Distancing a luxury for underprivileged kids in Ludhiana as they queue up for food

With household fast supplies drying up and parents out of work amid the lockdown, it is the children of the underprivileged who are the worst-hit in these times.

cities Updated: Apr 28, 2020 04:16 IST
Mohit Khanna
Mohit Khanna
Hindustan Times, Ludhiana
Children waiting in queue for food at Ghumar Mandi area in Ludhiana on Monday.
Children waiting in queue for food at Ghumar Mandi area in Ludhiana on Monday.(HT PHOTO)

With household fast supplies drying up and parents out of work amid the lockdown, it is the children of the underprivileged who are the worst-hit in these times. Barely managing two square meals a day, social distancing is a luxury they cannot afford as they are forced to stand in long queues for hours on everyday for a pack of roti and dal. And that for them is no less than a daily dose of chocolate, ice-cream or noodles that their more privileged counterparts seem to enjoy.

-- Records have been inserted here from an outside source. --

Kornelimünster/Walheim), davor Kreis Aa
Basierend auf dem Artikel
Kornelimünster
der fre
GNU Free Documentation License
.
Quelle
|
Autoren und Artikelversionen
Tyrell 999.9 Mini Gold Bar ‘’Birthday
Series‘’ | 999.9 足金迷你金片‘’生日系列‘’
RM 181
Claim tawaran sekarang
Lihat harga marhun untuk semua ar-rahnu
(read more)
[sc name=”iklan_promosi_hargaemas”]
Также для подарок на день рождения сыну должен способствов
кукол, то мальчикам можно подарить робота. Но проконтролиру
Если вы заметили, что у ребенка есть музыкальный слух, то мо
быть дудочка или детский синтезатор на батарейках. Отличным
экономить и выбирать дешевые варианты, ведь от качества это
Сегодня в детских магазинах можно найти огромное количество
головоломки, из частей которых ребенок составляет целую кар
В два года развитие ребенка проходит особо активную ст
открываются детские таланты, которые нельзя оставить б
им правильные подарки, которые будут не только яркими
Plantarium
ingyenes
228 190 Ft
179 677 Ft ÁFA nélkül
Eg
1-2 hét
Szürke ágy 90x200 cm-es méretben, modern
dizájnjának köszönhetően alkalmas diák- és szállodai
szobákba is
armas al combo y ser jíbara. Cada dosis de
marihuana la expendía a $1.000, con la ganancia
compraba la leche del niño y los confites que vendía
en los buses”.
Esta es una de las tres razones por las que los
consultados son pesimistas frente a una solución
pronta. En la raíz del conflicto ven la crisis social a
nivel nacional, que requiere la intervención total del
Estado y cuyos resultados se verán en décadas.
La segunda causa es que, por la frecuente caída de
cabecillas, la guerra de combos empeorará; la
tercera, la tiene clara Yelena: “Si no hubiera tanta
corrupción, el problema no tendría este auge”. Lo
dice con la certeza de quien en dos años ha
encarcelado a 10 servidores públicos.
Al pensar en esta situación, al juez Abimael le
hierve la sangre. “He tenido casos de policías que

At ward 76, where councillor and Punjab Small Industries and Exports Corporation (PSIEC) chairman Gurpreet Gogi has established a ‘Roti Bank’, several children, as young as five, can be seen waiting for food in the long queues. Gogi too says that he has noticed a sizable presence of children in food distribution queues.

A six-year-old girl who was seen waiting in a queue at Ghumar Mandi said, “My mother asked me to come here and fetch food as there nothing to eat at home. I like noodles and chocolates but I am really hungry and have no choice.”

Another nine-year-old girl who was standing in the queue said, “My mother, who was working as a domestic help, has lost her job and is sitting at home. My father, a construction labourer, has also been thrown out of his job. There is no money and the owner of the room is pressing us to pay the rent. I was hungry since morning. I saw many children of our locality standing in the queue to grab a meal. So I have also decided to come here too. I hope that I also get food to eat.”

That the kids are left to fend for themselves is also evident from the fact that of the 200 distress calls the childline has received in the last one month, at least 90% is regarding shortage of food. Though the childline fears that complaints of abuse and violence will start surfacing once the lockdown is lifted, at the moment they are doing their best to mitigate the food crisis.

Arshdeep Singh, coordinator, Ludhiana district, said all calls related to help for food were from the migrant labourers residing in different areas of the district. “When our team visits the house of the caller to provide them food, we first check the quantity of ration being stored by them, number of children in the house and provide them food accordingly. We also check the availability of food in the nearby houses also where migrant workers are residing and provide them ration. During the visit to these houses we also counsel the children,” he said.